As part of GPCRs-dependent signaling, β -arrestin-2 has been shown to stimulate eNOS activity and thus has the potential to modulate vascular function. We hypothesized that the absence of β -arrestin-2 would alter vascular dilatation and contraction in resistance arteries. We tested acetylcholine (ACh)-dependent relaxation and phenylephrine (PE)-dependent contraction in mouse mesenteric arteries isolated from 3-mo old male C57Bl6 (WT, n=5) and β -arrestin-2 KO ( βarr2 -/- , n=5) mice. Segments were mounted in a Wire Myograph (DMT) for determination of isometric force; vessels studied included intact, without endothelium, or pre-incubated with L-NAME (10 -4 M). Dose-response curves were performed for ACh (10 -10 -10 -4.5 M) and PE (10 -10 -10 -4.5 M).

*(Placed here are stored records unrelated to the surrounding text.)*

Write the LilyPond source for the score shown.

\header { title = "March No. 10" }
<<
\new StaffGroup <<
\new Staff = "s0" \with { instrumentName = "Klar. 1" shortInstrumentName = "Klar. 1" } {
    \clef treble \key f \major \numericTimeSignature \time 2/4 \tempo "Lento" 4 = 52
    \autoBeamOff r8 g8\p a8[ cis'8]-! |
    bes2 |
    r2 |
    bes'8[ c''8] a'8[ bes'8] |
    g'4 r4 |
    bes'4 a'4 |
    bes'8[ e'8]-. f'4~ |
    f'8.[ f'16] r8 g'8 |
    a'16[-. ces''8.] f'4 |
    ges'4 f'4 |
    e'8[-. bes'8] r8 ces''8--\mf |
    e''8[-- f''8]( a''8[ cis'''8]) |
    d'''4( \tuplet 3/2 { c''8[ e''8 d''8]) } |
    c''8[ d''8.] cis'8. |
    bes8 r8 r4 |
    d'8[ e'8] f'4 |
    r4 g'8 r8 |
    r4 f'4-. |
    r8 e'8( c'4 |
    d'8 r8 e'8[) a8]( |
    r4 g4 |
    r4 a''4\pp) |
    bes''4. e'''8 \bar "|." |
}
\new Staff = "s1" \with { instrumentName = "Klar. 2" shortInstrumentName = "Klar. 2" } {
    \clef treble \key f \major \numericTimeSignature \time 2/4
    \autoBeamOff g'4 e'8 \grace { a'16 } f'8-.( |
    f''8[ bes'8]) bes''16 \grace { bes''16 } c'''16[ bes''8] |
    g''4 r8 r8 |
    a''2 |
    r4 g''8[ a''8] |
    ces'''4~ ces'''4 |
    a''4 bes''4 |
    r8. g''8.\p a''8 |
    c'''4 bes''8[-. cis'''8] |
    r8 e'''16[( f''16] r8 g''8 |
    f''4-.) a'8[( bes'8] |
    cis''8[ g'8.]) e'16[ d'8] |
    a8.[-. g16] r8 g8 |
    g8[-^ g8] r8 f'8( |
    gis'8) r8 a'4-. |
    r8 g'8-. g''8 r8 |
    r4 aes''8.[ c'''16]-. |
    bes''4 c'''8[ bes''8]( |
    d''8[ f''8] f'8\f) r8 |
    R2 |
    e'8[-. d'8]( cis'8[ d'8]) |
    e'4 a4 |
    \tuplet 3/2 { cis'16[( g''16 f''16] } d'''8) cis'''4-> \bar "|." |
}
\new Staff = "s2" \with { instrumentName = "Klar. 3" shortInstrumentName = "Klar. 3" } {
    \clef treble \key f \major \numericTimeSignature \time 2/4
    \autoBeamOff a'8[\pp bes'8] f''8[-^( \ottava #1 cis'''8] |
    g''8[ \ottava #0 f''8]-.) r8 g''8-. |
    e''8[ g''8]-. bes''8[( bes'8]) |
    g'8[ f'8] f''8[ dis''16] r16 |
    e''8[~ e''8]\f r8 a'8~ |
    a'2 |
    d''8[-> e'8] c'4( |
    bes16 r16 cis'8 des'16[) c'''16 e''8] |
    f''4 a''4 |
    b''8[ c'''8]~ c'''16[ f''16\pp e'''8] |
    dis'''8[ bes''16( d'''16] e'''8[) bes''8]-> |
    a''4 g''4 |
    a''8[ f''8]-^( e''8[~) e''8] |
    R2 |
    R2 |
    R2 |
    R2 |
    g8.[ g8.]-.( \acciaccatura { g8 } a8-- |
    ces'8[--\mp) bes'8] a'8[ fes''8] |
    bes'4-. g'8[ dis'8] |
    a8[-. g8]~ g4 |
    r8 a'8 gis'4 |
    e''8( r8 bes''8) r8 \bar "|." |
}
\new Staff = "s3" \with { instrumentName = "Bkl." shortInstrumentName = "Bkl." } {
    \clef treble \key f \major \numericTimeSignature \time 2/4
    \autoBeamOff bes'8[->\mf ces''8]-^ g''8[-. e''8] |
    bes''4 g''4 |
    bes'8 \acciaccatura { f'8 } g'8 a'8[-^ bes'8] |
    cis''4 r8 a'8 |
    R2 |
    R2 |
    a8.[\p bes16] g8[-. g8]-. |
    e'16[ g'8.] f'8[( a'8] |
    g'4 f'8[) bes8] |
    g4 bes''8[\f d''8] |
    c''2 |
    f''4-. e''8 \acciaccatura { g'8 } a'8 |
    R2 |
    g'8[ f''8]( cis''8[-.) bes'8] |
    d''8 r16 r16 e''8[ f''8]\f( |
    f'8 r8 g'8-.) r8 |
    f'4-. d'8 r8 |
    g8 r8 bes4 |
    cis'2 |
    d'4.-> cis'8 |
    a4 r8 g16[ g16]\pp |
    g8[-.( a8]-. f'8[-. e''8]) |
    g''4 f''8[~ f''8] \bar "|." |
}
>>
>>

Data were acquired using a PowerLab (ADInstruments) system. Maximal response to ACh (ACh MAX ) was expressed as maximal relaxation after pre-constriction, maximal response to PE (PE MAX ) as % of contraction to 75mM KCl (%K MAX ), and sensitivity as pD 2 (-Log[EC 50 ]). Data were analyzed using Prism (GraphPad). After pre-constriction (PE, 3x10 -6 M), arteries from βarr2 -/- mice presented similar ACh MAX (79±6 vs. 82±6, p>0.05) and lower sensitivity to ACh compared to WT (6.66±0.2 vs. 7.12±0.1, p<0.05). The sensitivity of the contraction to PE was increased in βarr2 -/- arteries (6.4±0.2 vs. 6.04±0.1, p<0.05), with no changes in PE MAX . Differences in vasodilation and contraction were abolished in arteries without endothelium and in arteries pre-incubated with L-NAME. We conclude that the absence of β -arrestin-2 induces a pro-contractile phenotype in an endothelium- and nitric oxide-dependent manner in mouse resistance arteries.